Me miró sonriendo, como guardándose una sorpresa final. Y yo interpreté sus palabras como si las hubiera pronunciado yo mismo, como si yo fuera el protagonista del cambio del que hablaba ella. Así que le sonreí y estaba dispuesto a decirle que ella también había transformado mi vida, cuando oí, hipnotizado por la intensidad de mi respiración, las palabras que me trasladaron, de nuevo, a la sala de espera.
- El sábado me traslado a Málaga. Una amiga me ha conseguido un trabajo precioso, Fidel, para pintar murales en bares y locales y sitios así modernos. Dice que por lo menos tengo para dos años. Y además puedo seguir vendiendo mis cuadros, porque allí hay mucho mercado tanto en verano como en invierno – explicó ella fijando sus ojos brillantes en mí, dejándose llevar por una ilusión que emanaba de su cuerpo, recorría el espacio que nos separaba y se transformaba en añoranza al entrar en contacto con mi atmósfera.

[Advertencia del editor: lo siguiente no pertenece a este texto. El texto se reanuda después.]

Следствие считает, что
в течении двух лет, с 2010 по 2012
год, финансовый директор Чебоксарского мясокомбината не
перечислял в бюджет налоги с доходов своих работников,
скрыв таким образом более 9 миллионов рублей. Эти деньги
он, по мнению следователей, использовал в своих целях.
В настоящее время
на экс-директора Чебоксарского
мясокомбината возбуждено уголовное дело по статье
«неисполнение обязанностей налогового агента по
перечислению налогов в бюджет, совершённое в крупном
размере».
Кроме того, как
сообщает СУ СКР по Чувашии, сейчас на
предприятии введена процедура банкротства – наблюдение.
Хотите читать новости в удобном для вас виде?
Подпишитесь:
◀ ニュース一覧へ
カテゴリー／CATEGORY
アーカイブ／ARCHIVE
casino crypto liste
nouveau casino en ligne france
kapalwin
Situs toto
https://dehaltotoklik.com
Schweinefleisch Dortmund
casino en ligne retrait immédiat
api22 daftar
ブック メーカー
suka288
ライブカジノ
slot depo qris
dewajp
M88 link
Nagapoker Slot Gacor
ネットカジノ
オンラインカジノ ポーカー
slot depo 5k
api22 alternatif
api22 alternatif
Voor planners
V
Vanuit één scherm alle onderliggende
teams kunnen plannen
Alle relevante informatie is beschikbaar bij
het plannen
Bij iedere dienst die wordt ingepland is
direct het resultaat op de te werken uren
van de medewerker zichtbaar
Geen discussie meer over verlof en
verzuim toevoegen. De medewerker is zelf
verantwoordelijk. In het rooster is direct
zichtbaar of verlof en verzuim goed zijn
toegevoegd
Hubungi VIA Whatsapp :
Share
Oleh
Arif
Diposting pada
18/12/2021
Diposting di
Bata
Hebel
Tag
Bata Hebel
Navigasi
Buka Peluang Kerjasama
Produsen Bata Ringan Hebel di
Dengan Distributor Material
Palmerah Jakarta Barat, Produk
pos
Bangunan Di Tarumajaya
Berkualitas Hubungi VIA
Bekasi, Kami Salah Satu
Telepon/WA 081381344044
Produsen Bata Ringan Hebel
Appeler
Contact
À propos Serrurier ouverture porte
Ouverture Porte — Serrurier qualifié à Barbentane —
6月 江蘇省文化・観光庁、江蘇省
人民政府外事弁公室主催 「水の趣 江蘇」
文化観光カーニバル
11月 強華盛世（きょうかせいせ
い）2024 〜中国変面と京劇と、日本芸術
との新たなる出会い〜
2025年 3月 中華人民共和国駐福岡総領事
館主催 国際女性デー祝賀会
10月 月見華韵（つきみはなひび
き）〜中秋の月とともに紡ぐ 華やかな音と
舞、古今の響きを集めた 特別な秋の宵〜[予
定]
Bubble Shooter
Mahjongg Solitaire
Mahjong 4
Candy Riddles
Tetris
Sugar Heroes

Hace ya siete meses que Clara se fue. Neus pasa por el bar de vez en cuando y me explica que le va muy bien, que está contenta, y que siempre le dice que me cuide y que me anime a estudiar mucho. Yo empecé a calmar la angustia de mis horas vacías estudiando y, desde entonces, no he dejado de hacerlo hasta hace unos días, cuando supe que había aprobado las Oposiciones. Ayer hice un trato con Eduardo. Se queda con el bar, porque dice que al menos así se ahorra el tráfico de cada día. Además, quiere empezar cuanto antes. Así que he decidido tomarme unas vacaciones, dejar de esperar y empezar a actuar. Me voy a Málaga, siguiendo la estela de una veleta.